(EXERCISE DATA)

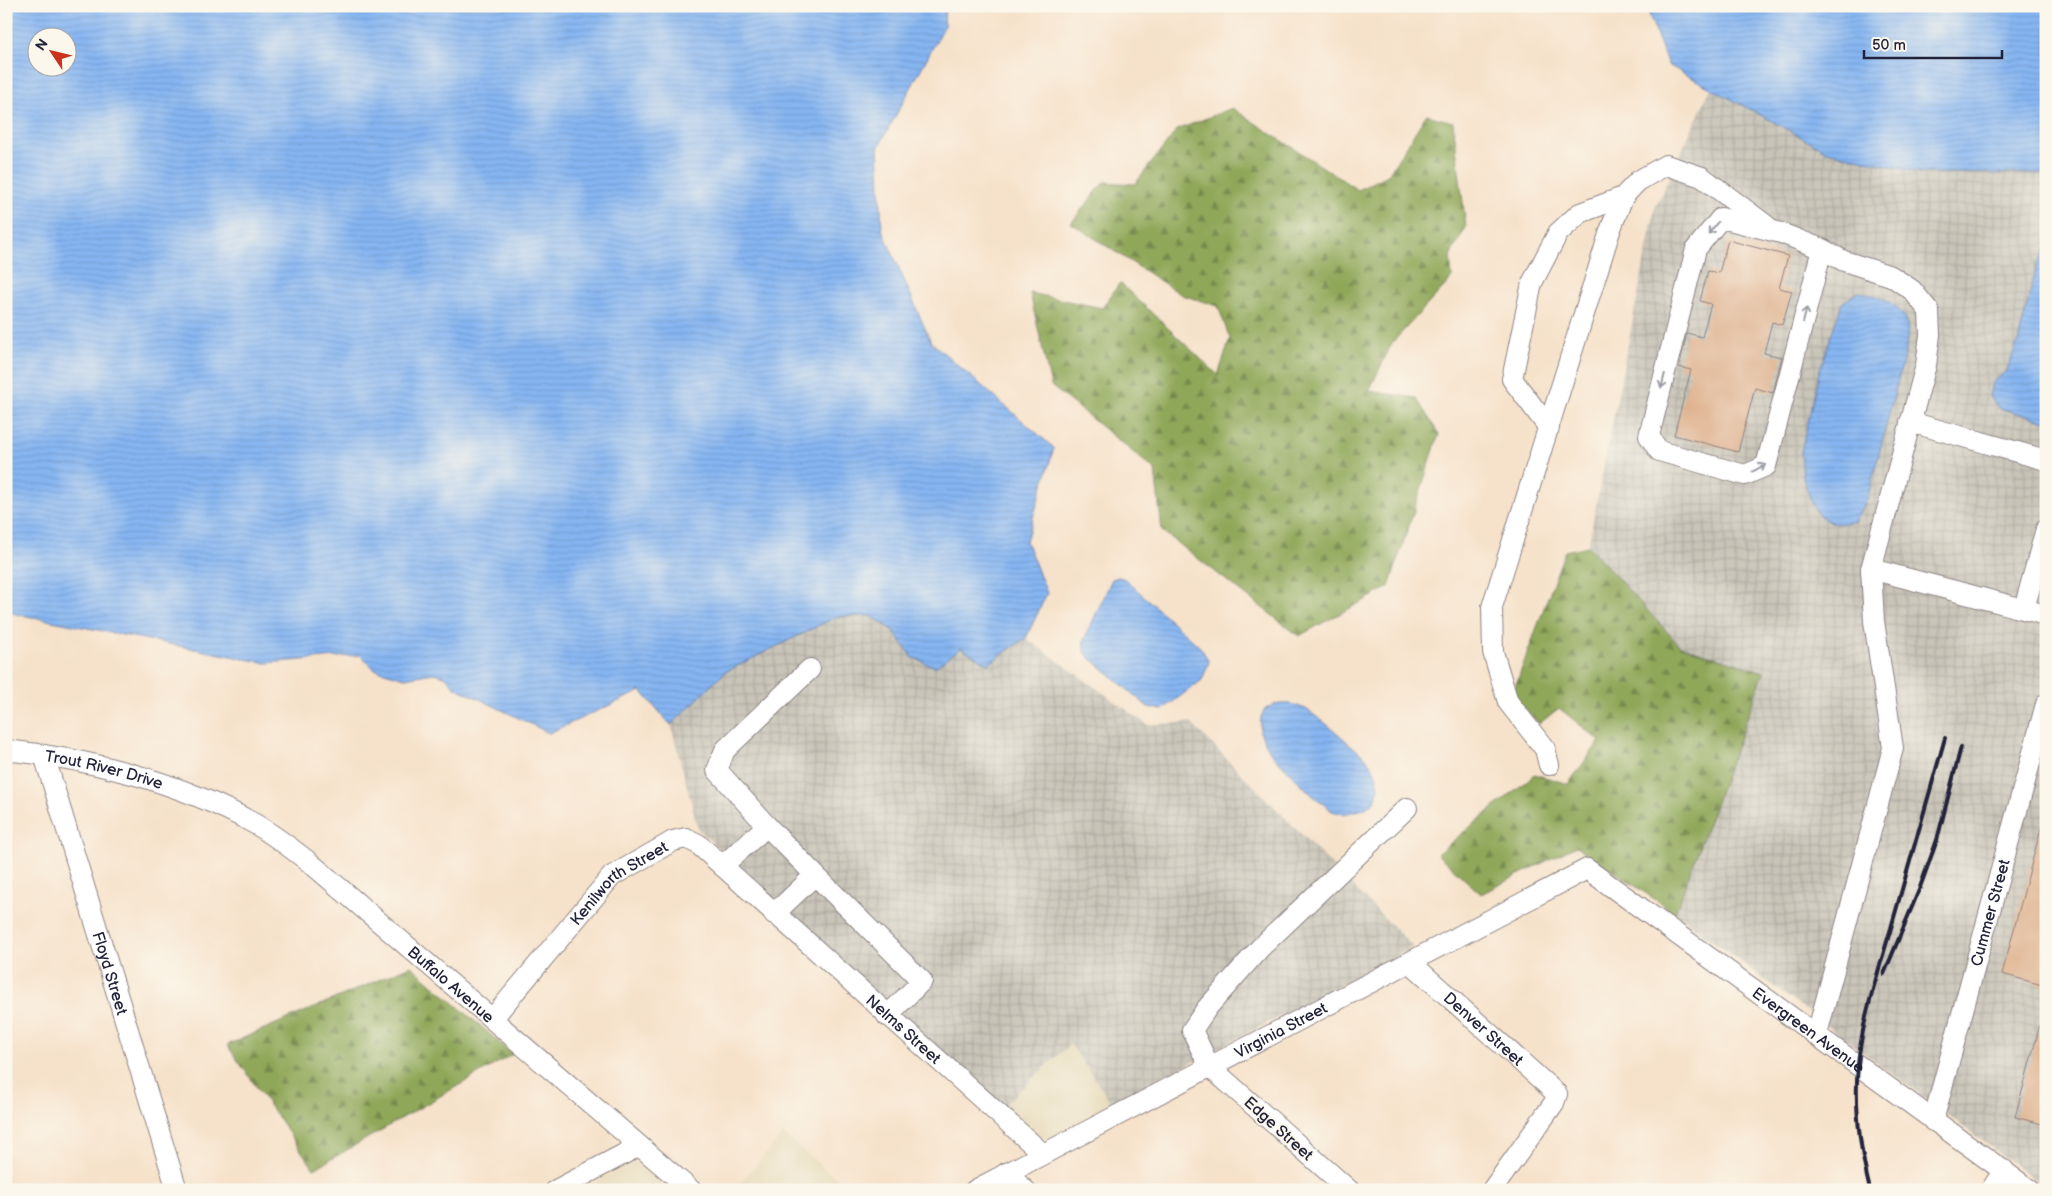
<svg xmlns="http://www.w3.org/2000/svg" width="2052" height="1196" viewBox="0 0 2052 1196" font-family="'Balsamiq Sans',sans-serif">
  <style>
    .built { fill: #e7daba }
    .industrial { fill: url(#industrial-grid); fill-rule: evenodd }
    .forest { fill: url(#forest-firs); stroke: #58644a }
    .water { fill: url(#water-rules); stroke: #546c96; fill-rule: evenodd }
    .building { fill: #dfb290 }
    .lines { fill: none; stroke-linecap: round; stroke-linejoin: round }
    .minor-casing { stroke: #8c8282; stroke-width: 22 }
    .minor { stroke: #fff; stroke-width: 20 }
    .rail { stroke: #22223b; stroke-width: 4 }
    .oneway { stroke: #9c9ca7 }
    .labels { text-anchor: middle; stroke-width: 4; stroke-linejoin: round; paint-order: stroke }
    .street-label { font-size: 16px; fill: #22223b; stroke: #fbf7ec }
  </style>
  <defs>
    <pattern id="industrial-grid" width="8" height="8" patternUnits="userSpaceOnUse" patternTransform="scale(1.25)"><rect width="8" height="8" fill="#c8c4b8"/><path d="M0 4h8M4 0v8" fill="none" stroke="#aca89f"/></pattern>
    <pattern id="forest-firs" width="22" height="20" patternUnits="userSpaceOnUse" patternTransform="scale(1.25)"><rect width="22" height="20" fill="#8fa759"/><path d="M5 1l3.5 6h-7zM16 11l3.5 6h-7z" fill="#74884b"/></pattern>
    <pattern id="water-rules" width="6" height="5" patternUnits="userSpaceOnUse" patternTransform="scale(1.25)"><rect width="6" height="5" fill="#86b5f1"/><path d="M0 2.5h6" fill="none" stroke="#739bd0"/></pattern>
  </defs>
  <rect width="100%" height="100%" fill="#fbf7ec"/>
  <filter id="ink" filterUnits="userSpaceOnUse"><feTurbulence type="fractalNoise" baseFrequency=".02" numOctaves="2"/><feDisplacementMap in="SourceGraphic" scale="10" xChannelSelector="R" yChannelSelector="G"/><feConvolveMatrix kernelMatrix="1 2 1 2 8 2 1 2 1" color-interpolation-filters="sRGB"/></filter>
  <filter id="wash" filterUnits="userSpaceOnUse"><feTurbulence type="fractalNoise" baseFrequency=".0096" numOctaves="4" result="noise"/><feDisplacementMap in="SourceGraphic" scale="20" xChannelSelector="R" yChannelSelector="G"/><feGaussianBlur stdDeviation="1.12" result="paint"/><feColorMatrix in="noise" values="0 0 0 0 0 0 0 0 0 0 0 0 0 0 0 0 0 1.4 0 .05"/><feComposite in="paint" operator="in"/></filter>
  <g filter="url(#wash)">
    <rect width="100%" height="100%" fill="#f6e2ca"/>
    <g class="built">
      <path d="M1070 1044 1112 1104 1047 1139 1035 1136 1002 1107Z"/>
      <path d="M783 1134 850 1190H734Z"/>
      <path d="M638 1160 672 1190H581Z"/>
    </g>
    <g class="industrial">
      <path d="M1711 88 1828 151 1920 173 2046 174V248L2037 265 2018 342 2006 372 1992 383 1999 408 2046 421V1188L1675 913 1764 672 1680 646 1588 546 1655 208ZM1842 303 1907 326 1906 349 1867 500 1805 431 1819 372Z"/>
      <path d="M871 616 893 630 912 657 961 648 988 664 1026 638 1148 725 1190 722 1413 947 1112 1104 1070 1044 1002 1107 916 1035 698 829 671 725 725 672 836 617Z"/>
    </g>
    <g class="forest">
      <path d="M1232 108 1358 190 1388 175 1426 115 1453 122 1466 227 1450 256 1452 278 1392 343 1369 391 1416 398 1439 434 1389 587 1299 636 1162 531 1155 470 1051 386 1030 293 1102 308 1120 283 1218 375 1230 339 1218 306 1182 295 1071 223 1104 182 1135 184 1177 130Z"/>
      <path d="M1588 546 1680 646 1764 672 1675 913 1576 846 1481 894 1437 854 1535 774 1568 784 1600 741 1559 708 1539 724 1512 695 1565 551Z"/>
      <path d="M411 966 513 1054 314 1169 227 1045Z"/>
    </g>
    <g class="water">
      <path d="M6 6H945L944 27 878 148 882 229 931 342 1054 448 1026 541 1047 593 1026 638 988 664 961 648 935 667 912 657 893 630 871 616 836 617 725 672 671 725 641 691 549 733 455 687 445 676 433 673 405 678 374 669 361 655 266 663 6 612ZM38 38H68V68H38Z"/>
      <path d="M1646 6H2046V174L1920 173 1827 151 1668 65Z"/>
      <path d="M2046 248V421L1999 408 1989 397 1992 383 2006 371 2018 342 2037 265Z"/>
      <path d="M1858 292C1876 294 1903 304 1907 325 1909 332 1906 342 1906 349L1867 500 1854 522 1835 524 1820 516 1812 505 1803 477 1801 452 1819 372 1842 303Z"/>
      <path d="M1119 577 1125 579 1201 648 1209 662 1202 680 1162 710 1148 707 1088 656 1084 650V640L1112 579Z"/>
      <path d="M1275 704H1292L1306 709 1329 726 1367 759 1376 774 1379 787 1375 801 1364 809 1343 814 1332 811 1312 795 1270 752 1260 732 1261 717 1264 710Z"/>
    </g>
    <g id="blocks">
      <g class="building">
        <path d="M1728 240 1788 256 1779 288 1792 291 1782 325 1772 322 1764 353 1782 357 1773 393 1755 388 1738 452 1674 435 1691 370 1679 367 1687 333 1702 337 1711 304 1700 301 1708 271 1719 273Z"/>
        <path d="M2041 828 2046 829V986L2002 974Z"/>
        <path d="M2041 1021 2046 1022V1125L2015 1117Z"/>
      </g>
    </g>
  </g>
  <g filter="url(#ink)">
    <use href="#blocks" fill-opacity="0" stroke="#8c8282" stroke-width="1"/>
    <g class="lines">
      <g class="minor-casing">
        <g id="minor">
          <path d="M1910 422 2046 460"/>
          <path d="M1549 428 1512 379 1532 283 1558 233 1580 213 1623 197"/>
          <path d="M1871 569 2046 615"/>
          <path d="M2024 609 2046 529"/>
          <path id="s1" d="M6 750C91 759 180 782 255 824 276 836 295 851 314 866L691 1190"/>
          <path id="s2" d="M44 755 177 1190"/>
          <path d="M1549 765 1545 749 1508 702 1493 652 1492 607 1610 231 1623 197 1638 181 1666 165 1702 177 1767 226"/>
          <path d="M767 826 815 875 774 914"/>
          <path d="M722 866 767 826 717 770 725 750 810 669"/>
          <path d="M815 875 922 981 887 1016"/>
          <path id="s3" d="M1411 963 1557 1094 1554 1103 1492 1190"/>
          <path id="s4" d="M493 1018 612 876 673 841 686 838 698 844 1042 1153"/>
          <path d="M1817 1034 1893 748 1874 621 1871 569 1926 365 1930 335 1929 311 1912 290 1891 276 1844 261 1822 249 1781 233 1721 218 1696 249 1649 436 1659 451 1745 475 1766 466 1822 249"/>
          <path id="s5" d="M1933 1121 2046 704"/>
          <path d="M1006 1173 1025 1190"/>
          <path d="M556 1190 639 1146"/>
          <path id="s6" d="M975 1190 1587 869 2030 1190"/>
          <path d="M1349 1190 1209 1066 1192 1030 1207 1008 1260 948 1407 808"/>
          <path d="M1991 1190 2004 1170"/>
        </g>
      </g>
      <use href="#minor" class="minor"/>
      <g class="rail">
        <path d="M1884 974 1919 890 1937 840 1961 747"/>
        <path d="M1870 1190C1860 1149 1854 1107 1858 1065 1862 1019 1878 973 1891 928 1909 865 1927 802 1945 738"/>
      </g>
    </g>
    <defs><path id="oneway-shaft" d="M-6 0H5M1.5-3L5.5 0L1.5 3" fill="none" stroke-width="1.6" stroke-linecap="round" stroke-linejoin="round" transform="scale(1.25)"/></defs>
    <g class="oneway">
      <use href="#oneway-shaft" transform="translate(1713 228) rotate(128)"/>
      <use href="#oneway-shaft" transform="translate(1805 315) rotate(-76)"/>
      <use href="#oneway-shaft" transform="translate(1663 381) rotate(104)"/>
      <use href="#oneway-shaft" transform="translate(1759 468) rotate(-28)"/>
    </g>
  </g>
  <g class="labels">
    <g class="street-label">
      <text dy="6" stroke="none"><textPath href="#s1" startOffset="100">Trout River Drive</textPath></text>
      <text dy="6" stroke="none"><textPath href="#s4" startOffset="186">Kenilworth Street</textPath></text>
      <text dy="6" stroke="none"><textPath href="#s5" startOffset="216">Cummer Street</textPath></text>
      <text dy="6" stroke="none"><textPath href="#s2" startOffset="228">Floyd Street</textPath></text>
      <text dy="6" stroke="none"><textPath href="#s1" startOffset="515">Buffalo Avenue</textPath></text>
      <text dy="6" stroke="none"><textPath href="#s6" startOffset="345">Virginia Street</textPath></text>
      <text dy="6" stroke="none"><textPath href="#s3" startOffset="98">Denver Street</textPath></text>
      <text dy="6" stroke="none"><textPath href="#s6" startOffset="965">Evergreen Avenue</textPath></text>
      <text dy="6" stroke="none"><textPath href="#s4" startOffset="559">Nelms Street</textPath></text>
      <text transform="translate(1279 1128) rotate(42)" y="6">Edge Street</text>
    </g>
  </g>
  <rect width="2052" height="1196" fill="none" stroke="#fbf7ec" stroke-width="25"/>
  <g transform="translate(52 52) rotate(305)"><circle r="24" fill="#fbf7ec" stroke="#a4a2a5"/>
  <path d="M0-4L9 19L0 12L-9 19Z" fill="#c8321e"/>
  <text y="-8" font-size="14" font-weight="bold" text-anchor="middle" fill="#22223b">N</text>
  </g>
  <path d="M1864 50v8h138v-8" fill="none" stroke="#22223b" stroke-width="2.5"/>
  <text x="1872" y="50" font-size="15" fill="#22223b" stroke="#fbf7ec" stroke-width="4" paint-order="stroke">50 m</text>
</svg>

(End EXERCISE DATA)

EXERCISE PROMPT:
Go through the data above and tally every line that includes "numOctaves". State only the total.

ANSWER TO THIS TASK:
2